There is client outage for aggregates that were not relocated. On booting up node2, the aggregates of node1 are relocated to node3.

Steps
  1. Bring up node2.

  2. Continue with the node-pair upgrade procedure.

Node3 crashes during the first resource-regain phase during aggregate relocation

If node3 crashes while node2 is relocating aggregates to node3, the task continues after node3 boots up.

About this task

Node2 continues to serve remaining aggregates, but aggregates that were already relocated to node3 encounter client outage while node3 is booting up.

Steps
  1. Bring up node3.

  2. Continue with the controller upgrade.

Reboots, panics, or power cycles during post-check phase

Node2 or node3 crashes during the post-check phase

The HA pair is disabled hence this is no takeover. There is a client outage for aggregates belonging to the node that rebooted.

Steps
  1. Bring up the node.

  2. Continue with the node-pair upgrade procedure.

Reboots, panics, or power cycles during second resource-release phase

Node3 crashes during the second resource-release phase

If node3 crashes while node2 is relocating aggregates, the task continues after node3 boots up.

About this task

Node2 continues to serve remaining aggregates but aggregates that were already relocated to node3 and node3’s own aggregates encounter client outages while node3 is booting.

Steps
  1. Bring up node3.

  2. Continue with the controller upgrade procedure.

Node2 crashes during the second resource-release phase

If node2 crashes during aggregate relocation, node2 is not taken over.

About this task

Node3 continues to serve the aggregates that have been relocated, but the aggregates owned by node2 encounter client outages.

Steps
  1. Bring up node2.

  2. Continue with the controller upgrade procedure.
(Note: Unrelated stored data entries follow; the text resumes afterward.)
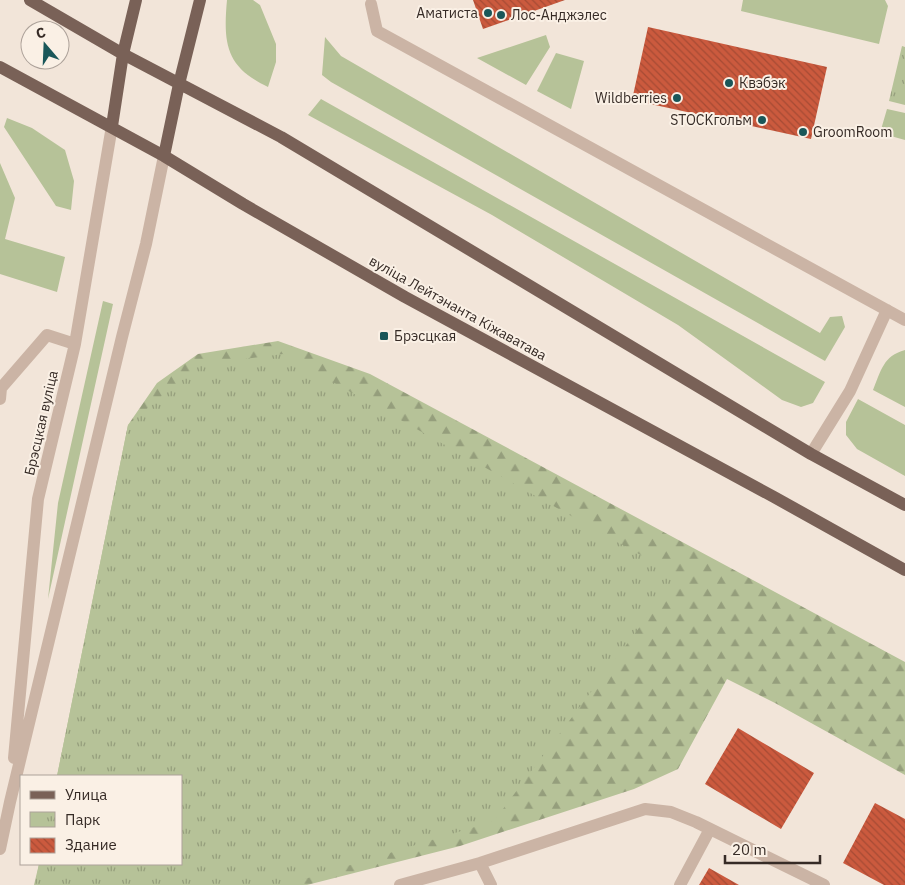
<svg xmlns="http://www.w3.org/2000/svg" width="905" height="885" font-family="'IBM Plex Sans',sans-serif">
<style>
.grass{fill:#b6c298}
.forest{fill:url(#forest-firs)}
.park{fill:url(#park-tufts)}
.building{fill:url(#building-back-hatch)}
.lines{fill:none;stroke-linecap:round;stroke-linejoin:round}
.minor{stroke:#cbb4a5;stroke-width:12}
.major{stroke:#796157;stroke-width:12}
.poi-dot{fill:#1a5759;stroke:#faf0e5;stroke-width:2}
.labels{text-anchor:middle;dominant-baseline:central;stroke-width:4;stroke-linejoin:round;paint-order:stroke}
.poi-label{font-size:14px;fill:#362b26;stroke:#faf0e5;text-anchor:start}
.street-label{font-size:14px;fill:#362b26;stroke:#faf0e5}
</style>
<defs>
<pattern id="forest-firs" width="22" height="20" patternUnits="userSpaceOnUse" patternTransform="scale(1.25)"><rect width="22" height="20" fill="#b6c298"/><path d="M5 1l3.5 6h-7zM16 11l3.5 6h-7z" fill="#959e7c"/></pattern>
<pattern id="park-tufts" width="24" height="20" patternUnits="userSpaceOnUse" patternTransform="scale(1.25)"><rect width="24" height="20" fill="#b6c298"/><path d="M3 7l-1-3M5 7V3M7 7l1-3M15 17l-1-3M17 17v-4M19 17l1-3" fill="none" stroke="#959e7c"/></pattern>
<pattern id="building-back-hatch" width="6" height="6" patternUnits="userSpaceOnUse" patternTransform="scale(1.25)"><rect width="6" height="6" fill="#cb5a3e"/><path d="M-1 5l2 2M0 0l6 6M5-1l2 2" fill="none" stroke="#a64b34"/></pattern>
</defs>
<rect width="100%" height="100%" fill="#f2e5d9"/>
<path class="grass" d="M227 0H253L260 5 276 44V62L268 87C226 67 223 44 227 0Z
M743 0H885L888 6 879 44 741 11Z
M546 35 550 47 526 85 477 58Z
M325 37 341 56 820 333 830 317 842 316 845 327 825 361 331 82 322 75Z
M556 53 584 61 571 109 537 91Z
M321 99 825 382 813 403 801 407 782 400 678 325 492 215 308 115Z
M887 109 905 113V140L880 133Z
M7 118 32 128 65 150 74 181 71 210 56 206 4 127Z
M0 163 15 198 5 239 65 257 57 292 0 274Z
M103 301 113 304 48 599 58 503Z
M905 350V407L873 390C881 371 883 356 905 350Z
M858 399 905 425V476L857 449 846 435V422Z"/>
<path class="forest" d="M278 341 370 374 905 662V775L775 703 727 679 678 769 634 789 460 846 307 885H35L39 864H181V776H57L128 425 157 383 198 354Z"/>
<path class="park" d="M902 46 905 47V105L889 101Z
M283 354 678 576 494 821 285 885H34L39 864H181V776H57L128 425 198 365Z"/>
<path class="building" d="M473 0H565L483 29Z
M648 27 827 67 811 139 632 100Z
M738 728 814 773 781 829 705 784Z
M875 803 905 819V885H884L843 863Z
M709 868 739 885H699Z"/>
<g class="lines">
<path class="minor" d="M371 4 377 31 905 320
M0 399 1 388 47 335 75 344
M811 454 850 391 887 310
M14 758 38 499 75 344 112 126
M0 849 10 802 122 337 146 244 164 156
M480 863 491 885
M400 885 480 863 645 809 671 812 696 822 824 885
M680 885 710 829"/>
<path class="major" d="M30 0 123 54 281 137 811 454 905 505
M0 67 164 156 243 204 405 297 774 497 905 570
M112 126 123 54 136 0
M164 156 179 84 200 0"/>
</g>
<g class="poi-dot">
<circle cx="488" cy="13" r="5"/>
<circle cx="501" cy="15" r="5"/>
<circle cx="729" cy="83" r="5"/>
<circle cx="677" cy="98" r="5"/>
<circle cx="762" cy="120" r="5"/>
<circle cx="803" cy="132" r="5"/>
<rect x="379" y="331" width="10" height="10" rx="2.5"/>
</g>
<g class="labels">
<g class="poi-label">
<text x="478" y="13" text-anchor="end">Аматиста</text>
<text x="511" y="15">Лос-Анджэлес</text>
<text x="739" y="83">Квэбэк</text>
<text x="667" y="98" text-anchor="end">Wildberries</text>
<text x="752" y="120" text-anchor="end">STOCKгольм</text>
<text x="813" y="132">GroomRoom</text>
<text x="394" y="336">Брэсцкая</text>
</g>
<g class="street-label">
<text transform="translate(458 308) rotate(29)">вуліца Лейтэнанта Кіжаватава</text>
<text transform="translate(41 423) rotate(-77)">Брэсцкая вуліца</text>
</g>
</g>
<rect x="20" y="775" width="162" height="90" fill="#faf0e5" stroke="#aca199"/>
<rect x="30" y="791" width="25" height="8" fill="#796157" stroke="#aca199"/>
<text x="65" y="800" font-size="15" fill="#362b26">Улица</text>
<rect x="30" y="812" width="25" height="15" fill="url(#park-tufts)" stroke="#aca199"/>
<text x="65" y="825" font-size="15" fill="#362b26">Парк</text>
<rect x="30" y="838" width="25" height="15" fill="url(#building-back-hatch)" stroke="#aca199"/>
<text x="65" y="850" font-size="15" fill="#362b26">Здание</text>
<g transform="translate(45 45) rotate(341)"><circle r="24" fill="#faf0e5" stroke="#aca199"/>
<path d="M0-4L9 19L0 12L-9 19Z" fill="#1a5759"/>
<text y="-8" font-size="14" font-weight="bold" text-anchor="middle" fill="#362b26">С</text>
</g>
<path d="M725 855v8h95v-8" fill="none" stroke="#362b26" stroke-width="2.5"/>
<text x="732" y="855" font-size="15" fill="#362b26" stroke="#faf0e5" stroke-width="4" paint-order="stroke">20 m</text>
</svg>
Reboots, panics, or power cycles during the second verification phase

Node3 crashes during the second verification phase

If node3 crashes during this phase, takeover does not happen because the HA pair is already disabled.

About this task

There is a client outage for all aggregates until node3 reboots.

Steps
  1. Bring up node3.

  2. Continue with the node-pair upgrade procedure.

Node4 crashes during the second verification phase

If node4 crashes during this phase, takeover does not happen. Node3 serves data from the aggregates.

About this task

There is an outage for non-root aggregates that were already relocated until node4 reboots.

Steps
  1. Bring up node4.

  2. Continue with the node-pair upgrade procedure.